That probably sounds awful I know but please let me explain! Usually Baby Bean is very much like Mummy, fiercely independant, always on the go – far too busy to just sit and have a cuddle! But at the moment thanks to the four front teeth that have finally decided to make an appearance in the last couple of weeks I think she is feeling a bit sorry for herself, a little bit weepy and very much a mummy’s girl. This afternoon she has hardly left my side and has spent most of the time just cuddling up with me on the sofa, I LOVE IT!!! Finally I get to do what I’ve always wanted, just cuddle her to bits and for her to want to be cuddled.

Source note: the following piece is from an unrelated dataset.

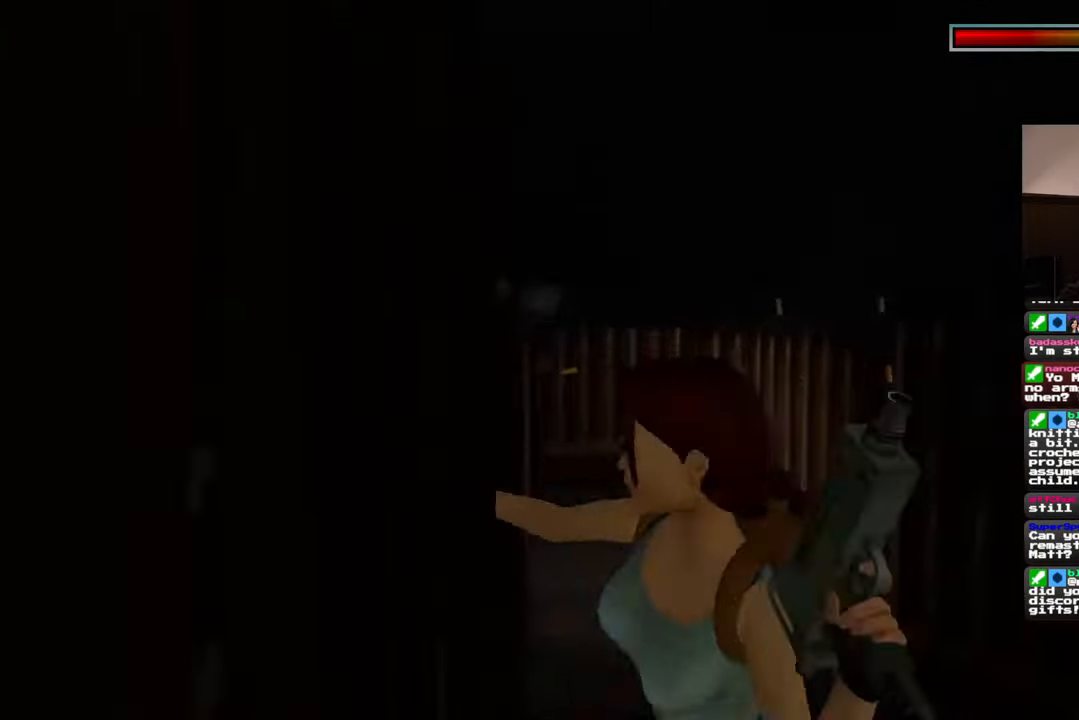
{"buttons": [], "left_stick": "up", "right_stick": "down", "events": [[400, "left_stick", "up"], [400, "right_stick", "down"]]}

For as long as I can remember I dreamt of being a mummy and always in my dreams I envisaged my child/children running to me with open arms wanting a big cuddle – but no, not my Baby Bean. Normally if I try to cuddle her she says “no no” and pushes my arms out of the way. I wouldn’t say I necessarily feel rejected because I know that she loves me but it still feels pretty rotten! Our poor kids can never win really, one minute we want them to get out from under our feet and be independant but the minute they do we want them to be our babies and “need” us again.
So you see I’m not really a mean mummy but I’m loving these cuddles, so although I don’t want her to be really poorly, I quite like that she’s not feeling 100%!!